Tasks and exercises ::
[1] From the text on therapy approaches, quote the passage from "Solution-Focused Brief Therapy focuses" up to and including "achieve lasting change.".
[2] According to the text on therapy approaches, what is the aim of Acceptance and Commitment Therapy?
[3] Continue the text on therapy approaches from where it stops.

Text section ::
Person-Centered Therapy focuses on the client with genuineness and honesty with real empathy, respect and acceptance. There is unconditional positive regard for the client which allows the client to feel safe and secure within the counselling environment.

Cognitive Behaviour Therapy (CBT) involves recognising distorted thinking and learning to replace thoughts with more realistic substitute ideas.

Solution-Focused Brief Therapy focuses on what clients want to achieve through therapy rather than on the problem or problems that made them seek help. The approach does not focus on the past, but instead, focuses on the present and future.  Deborah often uses this approach with a variety of life coaching techniques and worksheets that she had created. This assists clients to achieve their goals and achieve lasting change.

The aim of Acceptance and Commitment Therapy is to help clients live a rich and meaningful life while accepting that suffering is an inevitable part of human experience.

Narrative Therapy finds ways of developing insight into the stories of the client’s life. Narrative therapy is sometimes identified as having the client “re-authoring” or “re-storying” their experiences. In Narrative therapy a problem is something you have, not something you are, thus the stories of people’s lives are pivotal to an understanding of the individual.

Play Therapy provides an opportunity for the child to ‘play out’ his or her feelings and problems just as, in certain adult therapy, an individual may ‘talk through’ their difficulties. A child’s self-understanding is one of the major goals in this approach.

Focused Psychological Strategies (FPS)

Under the Medicare System, we emphasise the delivery of approved Focused Psychological Strategies (FPS), which have been specified as:

Psycho-Education — involves giving the client information about the mental health disorder, including its occurrence, symptoms and related difficulties, origins, diagnosis and recommended treatments.

Motivational Interviewing — assists to build the motivation for change in clients who are either hesitant or who are reluctant to change. Discrepancies between a client’s current behaviour and their goals are highlighted as a vehicle to trigger behaviour change.

Provided data ::
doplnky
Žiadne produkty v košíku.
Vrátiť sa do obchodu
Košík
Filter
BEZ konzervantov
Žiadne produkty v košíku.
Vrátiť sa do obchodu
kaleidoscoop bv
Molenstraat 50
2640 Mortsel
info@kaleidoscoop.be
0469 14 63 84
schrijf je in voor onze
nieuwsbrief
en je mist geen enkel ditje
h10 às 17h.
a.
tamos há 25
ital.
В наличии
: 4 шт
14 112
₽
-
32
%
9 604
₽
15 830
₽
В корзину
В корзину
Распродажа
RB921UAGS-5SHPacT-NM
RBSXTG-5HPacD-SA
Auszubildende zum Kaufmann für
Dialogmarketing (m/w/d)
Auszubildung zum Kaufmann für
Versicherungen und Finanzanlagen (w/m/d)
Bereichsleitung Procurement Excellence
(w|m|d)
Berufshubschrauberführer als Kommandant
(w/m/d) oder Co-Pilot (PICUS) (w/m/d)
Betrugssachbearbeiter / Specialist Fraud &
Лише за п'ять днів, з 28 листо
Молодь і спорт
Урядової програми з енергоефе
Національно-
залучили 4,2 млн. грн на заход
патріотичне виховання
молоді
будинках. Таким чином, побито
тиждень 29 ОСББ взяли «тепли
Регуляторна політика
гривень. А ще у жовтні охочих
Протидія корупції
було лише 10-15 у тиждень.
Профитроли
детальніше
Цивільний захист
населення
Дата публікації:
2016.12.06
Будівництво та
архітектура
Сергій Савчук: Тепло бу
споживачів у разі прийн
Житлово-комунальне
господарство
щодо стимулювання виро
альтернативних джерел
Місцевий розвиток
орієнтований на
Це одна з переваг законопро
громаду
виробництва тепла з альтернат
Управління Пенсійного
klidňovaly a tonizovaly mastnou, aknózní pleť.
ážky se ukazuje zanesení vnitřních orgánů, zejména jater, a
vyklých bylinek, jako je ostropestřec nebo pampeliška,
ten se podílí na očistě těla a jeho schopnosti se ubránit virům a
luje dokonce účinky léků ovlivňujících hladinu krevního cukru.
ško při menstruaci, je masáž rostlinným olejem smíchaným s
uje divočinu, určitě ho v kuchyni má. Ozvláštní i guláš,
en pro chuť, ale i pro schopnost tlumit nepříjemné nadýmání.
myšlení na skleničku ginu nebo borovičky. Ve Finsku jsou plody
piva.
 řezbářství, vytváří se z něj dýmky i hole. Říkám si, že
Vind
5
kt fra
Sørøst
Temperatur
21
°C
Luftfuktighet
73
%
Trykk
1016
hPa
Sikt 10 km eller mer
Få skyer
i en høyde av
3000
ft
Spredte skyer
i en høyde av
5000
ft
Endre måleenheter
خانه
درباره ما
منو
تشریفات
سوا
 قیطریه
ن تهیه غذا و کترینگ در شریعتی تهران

Answer set ::
[1]
Solution-Focused Brief Therapy focuses on what clients want to achieve through therapy rather than on the problem or problems that made them seek help. The approach does not focus on the past, but instead, focuses on the present and future.  Deborah often uses this approach with a variety of life coaching techniques and worksheets that she had created. This assists clients to achieve their goals and achieve lasting change.

[2] To help clients live a rich and meaningful life while accepting that suffering is an inevitable part of human experience.

[3]
Cognitive Behavioural Therapy (CBT) — CBT has two aspects: behaviour therapy and cognitive therapy. Behaviour therapy is based on the theory that behaviour is learned and therefore can be changed. Cognitive therapy is based on the theory that distressing emotions and maladaptive behaviours are the result of faulty or irrational patterns of thinking. Therefore, therapeutic interventions are aimed at replacing such dysfunctional thoughts with more rational cognitions, which then leads to an alleviation of problem thoughts, emotions and behaviour. CBT interventions include the following:

Behavioural interventions

  • Behaviour modification (particularly for children, including analysis of behaviour and contingency management)
  • Exposure techniques
  • Activity scheduling

Cognitive interventions

  • Cognitive analysis, challenging and restructuring of thoughts
  • Self-instructional training
  • Attention regulation

Relaxation strategies

  • Guided imagery
  • Deep muscle relaxation
  • Isometric relaxation

Skills training

  • Problem-solving skills training
  • Anger management
  • Stress management
  • Communication training
  • Social skills training
  • Parent management training

Some assessment may form part of the initial consultation with the client in preparation for treatment, but this generally should not extend beyond the initial consultation. ‘Assessment’ refers to clinical interviewing and psychometric testing for the purposes of clarifying and mental health diagnosis.